DATA SHOWN:
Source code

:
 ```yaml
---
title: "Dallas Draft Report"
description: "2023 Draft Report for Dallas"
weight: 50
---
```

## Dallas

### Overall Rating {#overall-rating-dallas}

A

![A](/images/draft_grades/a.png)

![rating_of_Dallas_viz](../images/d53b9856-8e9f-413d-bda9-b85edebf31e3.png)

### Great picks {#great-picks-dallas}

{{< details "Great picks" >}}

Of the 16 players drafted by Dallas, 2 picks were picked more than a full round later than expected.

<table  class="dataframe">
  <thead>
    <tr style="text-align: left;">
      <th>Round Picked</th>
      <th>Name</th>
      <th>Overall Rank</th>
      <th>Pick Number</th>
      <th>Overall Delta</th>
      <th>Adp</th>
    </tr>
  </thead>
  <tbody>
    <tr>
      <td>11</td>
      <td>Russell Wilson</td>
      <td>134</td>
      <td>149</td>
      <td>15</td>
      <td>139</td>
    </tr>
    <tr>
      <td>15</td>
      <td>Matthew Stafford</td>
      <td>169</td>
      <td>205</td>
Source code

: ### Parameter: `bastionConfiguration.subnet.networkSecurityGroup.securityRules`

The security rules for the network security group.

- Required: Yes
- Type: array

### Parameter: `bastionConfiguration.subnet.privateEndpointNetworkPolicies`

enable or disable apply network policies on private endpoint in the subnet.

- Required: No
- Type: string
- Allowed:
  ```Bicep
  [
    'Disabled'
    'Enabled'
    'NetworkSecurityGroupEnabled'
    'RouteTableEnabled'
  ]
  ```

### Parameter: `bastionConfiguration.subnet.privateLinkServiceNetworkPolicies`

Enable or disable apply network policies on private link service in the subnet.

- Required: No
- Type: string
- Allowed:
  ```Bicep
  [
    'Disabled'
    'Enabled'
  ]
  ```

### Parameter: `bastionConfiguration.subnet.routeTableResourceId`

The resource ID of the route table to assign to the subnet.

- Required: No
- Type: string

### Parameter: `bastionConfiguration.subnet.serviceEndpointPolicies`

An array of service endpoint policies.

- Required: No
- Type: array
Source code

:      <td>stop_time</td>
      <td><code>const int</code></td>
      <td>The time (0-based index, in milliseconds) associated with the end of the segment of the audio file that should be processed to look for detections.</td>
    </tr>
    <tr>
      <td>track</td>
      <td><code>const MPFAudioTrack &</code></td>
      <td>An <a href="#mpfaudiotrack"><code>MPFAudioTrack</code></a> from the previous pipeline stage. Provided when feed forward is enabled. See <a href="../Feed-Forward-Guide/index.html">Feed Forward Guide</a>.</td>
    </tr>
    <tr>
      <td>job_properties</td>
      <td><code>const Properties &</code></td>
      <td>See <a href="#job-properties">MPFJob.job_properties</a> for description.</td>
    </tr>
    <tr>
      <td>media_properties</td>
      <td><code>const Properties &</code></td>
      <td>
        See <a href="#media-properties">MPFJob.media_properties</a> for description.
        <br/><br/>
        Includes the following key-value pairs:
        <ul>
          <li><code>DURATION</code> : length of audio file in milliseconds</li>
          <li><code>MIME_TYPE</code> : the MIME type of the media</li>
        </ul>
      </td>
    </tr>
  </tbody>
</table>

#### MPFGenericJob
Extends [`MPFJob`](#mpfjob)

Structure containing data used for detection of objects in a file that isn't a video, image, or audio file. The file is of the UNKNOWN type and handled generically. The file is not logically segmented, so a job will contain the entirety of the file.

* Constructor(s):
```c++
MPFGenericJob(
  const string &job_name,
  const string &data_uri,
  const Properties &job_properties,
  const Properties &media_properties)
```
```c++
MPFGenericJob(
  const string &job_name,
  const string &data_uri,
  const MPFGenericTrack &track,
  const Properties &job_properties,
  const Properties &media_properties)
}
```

YOUR INSTRUCTIONS: Copy out the full listing so that each line matches exactly.

WRITTEN ANSWER:
Source code

:
 ```yaml
---
title: "Dallas Draft Report"
description: "2023 Draft Report for Dallas"
weight: 50
---
```

## Dallas

### Overall Rating {#overall-rating-dallas}

A

![A](/images/draft_grades/a.png)

![rating_of_Dallas_viz](../images/d53b9856-8e9f-413d-bda9-b85edebf31e3.png)

### Great picks {#great-picks-dallas}

{{< details "Great picks" >}}

Of the 16 players drafted by Dallas, 2 picks were picked more than a full round later than expected.

<table  class="dataframe">
  <thead>
    <tr style="text-align: left;">
      <th>Round Picked</th>
      <th>Name</th>
      <th>Overall Rank</th>
      <th>Pick Number</th>
      <th>Overall Delta</th>
      <th>Adp</th>
    </tr>
  </thead>
  <tbody>
    <tr>
      <td>11</td>
      <td>Russell Wilson</td>
      <td>134</td>
      <td>149</td>
      <td>15</td>
      <td>139</td>
    </tr>
    <tr>
      <td>15</td>
      <td>Matthew Stafford</td>
      <td>169</td>
      <td>205</td>
Source code

: ### Parameter: `bastionConfiguration.subnet.networkSecurityGroup.securityRules`

The security rules for the network security group.

- Required: Yes
- Type: array

### Parameter: `bastionConfiguration.subnet.privateEndpointNetworkPolicies`

enable or disable apply network policies on private endpoint in the subnet.

- Required: No
- Type: string
- Allowed:
  ```Bicep
  [
    'Disabled'
    'Enabled'
    'NetworkSecurityGroupEnabled'
    'RouteTableEnabled'
  ]
  ```

### Parameter: `bastionConfiguration.subnet.privateLinkServiceNetworkPolicies`

Enable or disable apply network policies on private link service in the subnet.

- Required: No
- Type: string
- Allowed:
  ```Bicep
  [
    'Disabled'
    'Enabled'
  ]
  ```

### Parameter: `bastionConfiguration.subnet.routeTableResourceId`

The resource ID of the route table to assign to the subnet.

- Required: No
- Type: string

### Parameter: `bastionConfiguration.subnet.serviceEndpointPolicies`

An array of service endpoint policies.

- Required: No
- Type: array
Source code

:      <td>stop_time</td>
      <td><code>const int</code></td>
      <td>The time (0-based index, in milliseconds) associated with the end of the segment of the audio file that should be processed to look for detections.</td>
    </tr>
    <tr>
      <td>track</td>
      <td><code>const MPFAudioTrack &</code></td>
      <td>An <a href="#mpfaudiotrack"><code>MPFAudioTrack</code></a> from the previous pipeline stage. Provided when feed forward is enabled. See <a href="../Feed-Forward-Guide/index.html">Feed Forward Guide</a>.</td>
    </tr>
    <tr>
      <td>job_properties</td>
      <td><code>const Properties &</code></td>
      <td>See <a href="#job-properties">MPFJob.job_properties</a> for description.</td>
    </tr>
    <tr>
      <td>media_properties</td>
      <td><code>const Properties &</code></td>
      <td>
        See <a href="#media-properties">MPFJob.media_properties</a> for description.
        <br/><br/>
        Includes the following key-value pairs:
        <ul>
          <li><code>DURATION</code> : length of audio file in milliseconds</li>
          <li><code>MIME_TYPE</code> : the MIME type of the media</li>
        </ul>
      </td>
    </tr>
  </tbody>
</table>

#### MPFGenericJob
Extends [`MPFJob`](#mpfjob)

Structure containing data used for detection of objects in a file that isn't a video, image, or audio file. The file is of the UNKNOWN type and handled generically. The file is not logically segmented, so a job will contain the entirety of the file.

* Constructor(s):
```c++
MPFGenericJob(
  const string &job_name,
  const string &data_uri,
  const Properties &job_properties,
  const Properties &media_properties)
```
```c++
MPFGenericJob(
  const string &job_name,
  const string &data_uri,
  const MPFGenericTrack &track,
  const Properties &job_properties,
  const Properties &media_properties)
}
```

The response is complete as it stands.